Start of Given passage
The reality of March 2026 is hitting hard: On-chain data shows that autonomous agents now outnumber human traders 96-to-1. In 2017, we were worried about exchanges asking for our ID. Today, the problem is different: How do you verify an AI?
The "Know Your Agent" (KYA) Dilemma:
As someone with a background in Quality & Safety Management (MQSE), I look at this from a risk perspective. We are moving from "Human Identity" to "Machine Agency".
Here are 3 burning questions for the community:
The Liability Gap: If an AI agent on an AWS instance causes a flash crash or executes a bad trade due to a prompt injection, who is responsible? The dev? The owner? Or the Cloud provider?
The Privacy Paradox: We love privacy (Zcash, Monero style), but if agents are anonymous, how do we stop "Bot Armies" from manipulating every single order book?
Identity for Machines: Should an AI agent have its own on-chain identity (DID) and its own credit score?
End of Given passage
## Problem 1
Rewrite the stretch from "The reality of" through "the Cloud provider?" in the post on verifying AI trading agents, changing "flash crash" to "market crash".
## Problem 2
Write the next part of the post on verifying AI trading agents, picking up after its final line.
Start of Excerpted records
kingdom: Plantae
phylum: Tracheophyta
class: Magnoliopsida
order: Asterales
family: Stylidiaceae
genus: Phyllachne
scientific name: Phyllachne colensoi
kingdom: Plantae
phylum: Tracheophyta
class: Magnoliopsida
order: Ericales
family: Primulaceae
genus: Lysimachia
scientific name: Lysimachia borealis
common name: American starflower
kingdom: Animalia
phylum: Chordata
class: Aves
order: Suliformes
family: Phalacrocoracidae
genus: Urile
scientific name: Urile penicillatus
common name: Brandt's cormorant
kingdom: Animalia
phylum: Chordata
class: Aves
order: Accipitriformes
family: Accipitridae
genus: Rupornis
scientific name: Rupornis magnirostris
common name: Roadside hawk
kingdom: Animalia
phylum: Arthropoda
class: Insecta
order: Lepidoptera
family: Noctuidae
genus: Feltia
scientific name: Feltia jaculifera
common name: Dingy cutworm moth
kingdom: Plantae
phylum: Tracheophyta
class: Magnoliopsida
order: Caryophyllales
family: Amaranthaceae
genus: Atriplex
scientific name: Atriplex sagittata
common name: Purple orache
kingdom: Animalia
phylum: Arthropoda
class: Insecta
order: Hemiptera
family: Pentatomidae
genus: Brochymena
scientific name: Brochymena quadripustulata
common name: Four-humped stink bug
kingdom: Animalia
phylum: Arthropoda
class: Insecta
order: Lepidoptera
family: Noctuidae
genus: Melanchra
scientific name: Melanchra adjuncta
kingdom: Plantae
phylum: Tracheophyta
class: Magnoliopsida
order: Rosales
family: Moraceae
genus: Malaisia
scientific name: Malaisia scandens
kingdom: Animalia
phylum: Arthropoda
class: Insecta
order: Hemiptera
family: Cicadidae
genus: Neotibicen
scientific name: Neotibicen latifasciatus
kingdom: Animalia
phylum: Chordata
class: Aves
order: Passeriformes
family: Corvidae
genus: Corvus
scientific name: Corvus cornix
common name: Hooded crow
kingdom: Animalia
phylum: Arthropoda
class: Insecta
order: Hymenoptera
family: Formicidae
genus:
End of Excerpted records
## Output 1
The reality of March 2026 is hitting hard: On-chain data shows that autonomous agents now outnumber human traders 96-to-1. In 2017, we were worried about exchanges asking for our ID. Today, the problem is different: How do you verify an AI?
The "Know Your Agent" (KYA) Dilemma:
As someone with a background in Quality & Safety Management (MQSE), I look at this from a risk perspective. We are moving from "Human Identity" to "Machine Agency".
Here are 3 burning questions for the community:
The Liability Gap: If an AI agent on an AWS instance causes a market crash or executes a bad trade due to a prompt injection, who is responsible? The dev? The owner? Or the Cloud provider?

## Output 2
The transition from human day trading to AI bot day trading was pretty much expected. Maybe it's time for the humans to just quit day trading, because nobody can outperform an AI bot. AI is faster and it will keep getting better as time goes by. Most human day traders were losing money anyway, so what's the point? If all people quit day trading, then all the trading platforms would never have to deal with KYC and all trading platforms would focus on identifying the AI trading bots. I'm sure that many governments around the world would start regulating AI bot day trading(if there's an actual need for such regulation).